# The camping box



## peachcreek (Sep 21, 2001)

Hello campers....Summer is here. Time to dust off the 'ol Coleman stove and head out of town. So far this year I have made a few forays into the woods. Last week we were at the top of the Beartooth Pass, outside of Yellowstone Park. Beautiful. But lets face it. We are really out there to eat. Nothing brings out an appetite like wandering around outside in a different place smacking bugs, asking tourist questions and getting grit where it doesn't belong. So I was going through my camping box, my portable kitchen and checking the contents.
A list of necessities: Cast iron frying pan, 12" and 8" saute pans, kettle with lid, 2 and 4 qt pots w/lids, grater,wire whip, stainless steel bowl, spatula, ladle, slotted spoon, rubber spatula, French knife, paring knife, boning knife, steel, cutting board, can opener, coffee dripper and filters, 3 plastic tubs for my triple sink, plates, cups, glasses, bowls, flatware, dishrack, towels and napkins, tableclothes, candles, pepper grinder, wine glasses and corkscrew,aluminum foil and a few more odds and ends. All this fits in a plastic tub with tight-fitting lid to keep the dust out. Personally I think dining in the great outdoors is a real treat. And I don't think that I am too decadent. Let's face it. I leave my salad spinner at home....
How do YOU camp? Rustic, "reservation only" or Ramada?


----------



## piper halliwell (Jun 22, 2002)

Oh, summer camping is really nice! I'm not used to go camping. And right now, here it's winter... but, all i can say is that i would take everything i need (and that means a lot of stuff *lol*)
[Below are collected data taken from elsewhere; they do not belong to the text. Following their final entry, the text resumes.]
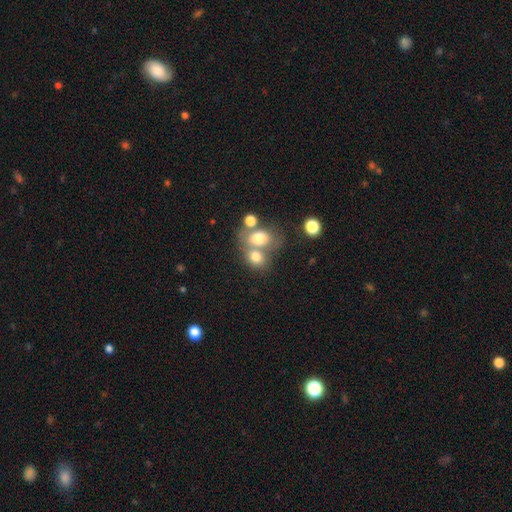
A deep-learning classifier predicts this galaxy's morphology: The model was most divided on "how rounded": round: 52%, in between: 47%, cigar-shaped: 1%. More confident: smooth or featured — smooth (70%); merging — merger (54%).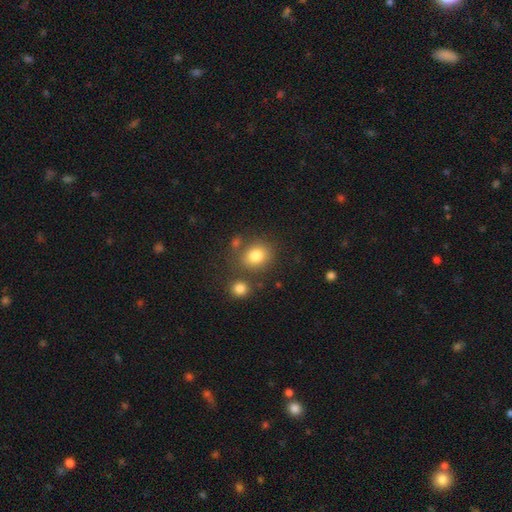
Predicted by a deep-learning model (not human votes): A smooth galaxy with no disk features (81%) that is round (66%). Merging: none (69%).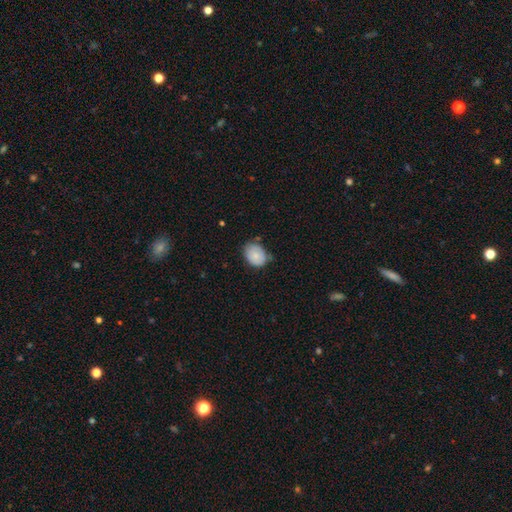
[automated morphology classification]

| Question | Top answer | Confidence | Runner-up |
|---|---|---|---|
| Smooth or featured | smooth | 81% | featured or disk (12%) |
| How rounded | in between | 63% | round (37%) |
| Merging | none | 61% | minor disturbance (31%) |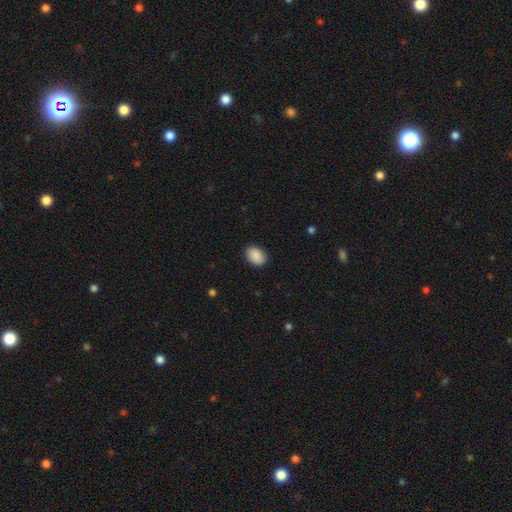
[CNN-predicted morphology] A smooth galaxy with no disk features (90%) that is in between round and cigar-shaped (84%). Merging: none (88%).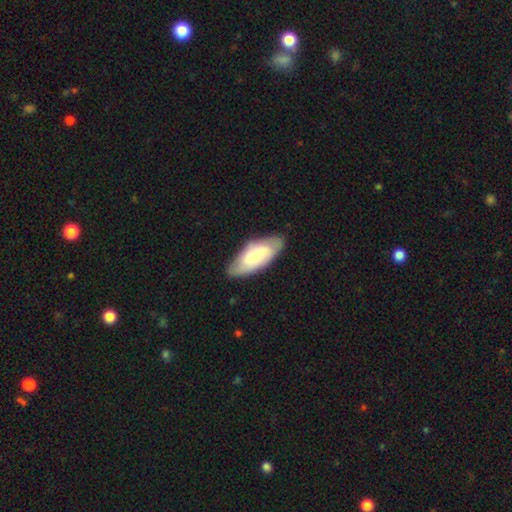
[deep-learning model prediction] This is likely a smooth galaxy (60%). How rounded: clearly in between (83%). Merging: likely none (73%).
A full camping box with all your needs is the best way to start. As i can see, your list is really good and there are many things that i haven't even though that you should take. So, i'll keep those in mind.


----------



## shroomgirl (Aug 11, 2000)

I took 3 semisters in Backpacking in college......learned alot about food, the weight of food and dehydrated food. Went on to 2 sons that were extremely active in scouts, cooking over an open fire. Unfortunately the scout leaders would be into the brown food group, by the time my guys hit weblos, mom was persona non gratia and thus brown food it was.
Then along came wild mushroom cooking (mycofogy) and it is a joy to take a camp stove skillet, 40% heavy cream,olive oil, salt pepper and good bourbon (oh yeah a bagette isn't bad either...and wine of course) into the woods and cook what is found. Commando cooking at it's finest. I do alot of cooking in rustic girl scout camps for shroom groups, and would love to do more. A few years ago I gave up sleeping on the ground, but I have been known to sleep on a cot.
Guess equipment wise is am I backpacking or driving to a site or driving to a kitchen in a site.


----------



## holydiver (Aug 9, 2000)

Peachcreek do you live in Wyoming or Montana? I am from Billings.


----------



## peachcreek (Sep 21, 2001)

I live in Pocatello, but grew up in Anaconda. (Will that be ravioli or spaghetti with your steak?)


----------



## phatch (Mar 29, 2002)

I don't actually have a dedicated set of camp cookware. I plan out my menus and go through the mis en place, including equipment, to create a packing list. But a 14 inch cast iron skillet, a large griddle, an 8 qt pot are my usual cookware. Dutch ovens too, of the cast iron type. I've started to take my bullet smoker with me more lately. Love that barbecue.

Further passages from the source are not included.